In epidemiological studies, there is a hierarchy of what studies contribute the most evidence. At the very bottom is professional opinion. Surely, you would not guide public health policy based on what I or any other person would write on their blog or in an op-ed, or in a letter to the editor. Right above professional opinion are cross-sectional studies. Cross-sectional studies are basically surveys. You survey the population to get an idea as to what is going on before you move on to bigger, better-designed studies, like case-control and cohort studies. After case-control and cohort studies come randomized trials, where issues of confounding and bias are better addressed, and the results have a lot more weight on how to go about solving a public health problem. At the very top of the hierarchy are meta analyses and systematic reviews, where you take all the data from different studies and weigh all the evidence to separate the wheat from the chaff.
Did you notice how I bolded where cross-sectional studies lie on the hierarchy? Why would I do that? Again, some more background.
The paper by BS Hooker took the data from the DeStefano study and treated those data as a cohort study. That right there was one of many flaws in the BS Hooker paper. You don’t take case-control data (which was how the DeStefano study was conducted) and treat it as cohort data. You just don’t.
When the kid tried to defend the findings of the BS Hooker paper as if his life depended on it, using only a screenshot from a video published by Andrew Jeremy Wakefield (and nothing more), someone pointed out to him (again) the flaws in the BS Hooker approach:
“Hooker didn’t crunch the data as a case-control; he crunched it as a cohort study and without knowing temporality of MMR vaccination with ASD diagnosis, it’s dead in the water.”
The kid took exception to this and made what I believe to be the epidemiological and biostatistical mistake of the year:
“No, he crunched it as cross-sectional.”
I spat my coffee all over my desk when I read this. Not only did BS Hooker torture data, his protege is now saying that BS Hooker downgraded the way he treated the data. Remember where cross-sectional studies rank in the hierarchy? I mean, holy sh!t. I knew the kid wasn’t that good at epidemiology, but this confirms how bad he is with biostats.

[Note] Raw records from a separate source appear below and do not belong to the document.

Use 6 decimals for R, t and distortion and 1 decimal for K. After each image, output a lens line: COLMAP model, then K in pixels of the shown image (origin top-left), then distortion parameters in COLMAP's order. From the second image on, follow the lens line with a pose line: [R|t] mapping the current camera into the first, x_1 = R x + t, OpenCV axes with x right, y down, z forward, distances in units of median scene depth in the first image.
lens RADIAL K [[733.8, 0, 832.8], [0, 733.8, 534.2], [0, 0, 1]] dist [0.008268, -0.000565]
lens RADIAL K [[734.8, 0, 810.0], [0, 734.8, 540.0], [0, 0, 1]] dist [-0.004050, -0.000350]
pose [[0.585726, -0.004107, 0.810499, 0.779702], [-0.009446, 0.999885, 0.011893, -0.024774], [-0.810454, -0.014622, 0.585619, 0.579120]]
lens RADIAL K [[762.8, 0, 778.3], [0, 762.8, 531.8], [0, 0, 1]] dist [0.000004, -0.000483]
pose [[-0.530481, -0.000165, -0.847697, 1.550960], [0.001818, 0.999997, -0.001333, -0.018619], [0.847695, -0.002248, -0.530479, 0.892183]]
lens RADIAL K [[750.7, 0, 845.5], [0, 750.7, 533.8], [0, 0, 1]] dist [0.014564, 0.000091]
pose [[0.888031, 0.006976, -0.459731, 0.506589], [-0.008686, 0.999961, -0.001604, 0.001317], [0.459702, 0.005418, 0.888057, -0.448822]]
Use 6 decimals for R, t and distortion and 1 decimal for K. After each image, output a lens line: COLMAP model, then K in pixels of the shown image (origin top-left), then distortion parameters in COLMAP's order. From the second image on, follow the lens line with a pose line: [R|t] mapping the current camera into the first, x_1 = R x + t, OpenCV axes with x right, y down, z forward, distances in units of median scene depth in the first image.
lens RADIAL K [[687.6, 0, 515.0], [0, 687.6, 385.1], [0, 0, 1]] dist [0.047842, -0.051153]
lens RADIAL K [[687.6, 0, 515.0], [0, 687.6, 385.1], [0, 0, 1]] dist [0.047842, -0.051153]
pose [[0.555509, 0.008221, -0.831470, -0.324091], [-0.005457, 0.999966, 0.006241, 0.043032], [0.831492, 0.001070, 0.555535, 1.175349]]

The same commenter tried to correct the kid (again):
“Anyone looking at how he modelled the data can see that it was a cohort design and if that wasn’t enough, Hooker explicitely states that, “In this paper, we present the results of a cohort study using the same data from the Destefano et al. [14] analysis.” Taking a tumble down the hierarchy of study-design strength, particularly when the dataset available to him was sufficient to conduct a case-control is a bizarre strategy to salvage Hooker’s miscalculated results.”
But the kid can’t be wrong, not even in this case:
“He should have said cross-sectional in that sentence, but it doesn’t change the validity of his results. Relative risk would be more meaningful to the average person than odds ratios and this is an issue which effects (sic) everybody, so I would imagine that is why Brian Hooker conducted it that way.”
HOLY SH!T. He thinks that cross-sectional analyses are better than cohort, and better than case-control as well!!! Even worse, he thinks people are effected, not affected. So call the grammar police!
Of course, to the uninitiated, this doesn’t matter. To the true believer antivaxxer, the kid is an authority on epidemiology and biostatistics. God help anyone who places their faith on him for analysis of scientific evidence. But thank God that, although my comments are not being allowed through by the kid, he allows comments from other people who can see through his, well, BS.
If you have some minutes to waste, and you want to have a good laugh, go read the comments section of the kid’s blog post. It’s comedy gold. If you know epidemiology and biostatistics, you’ll have a good laugh at the errors in logic and reasoning that are pervasive throughout his commentary and his readers’ comments.
This was the eighth post that has nothing to do with vaccines, for the most part.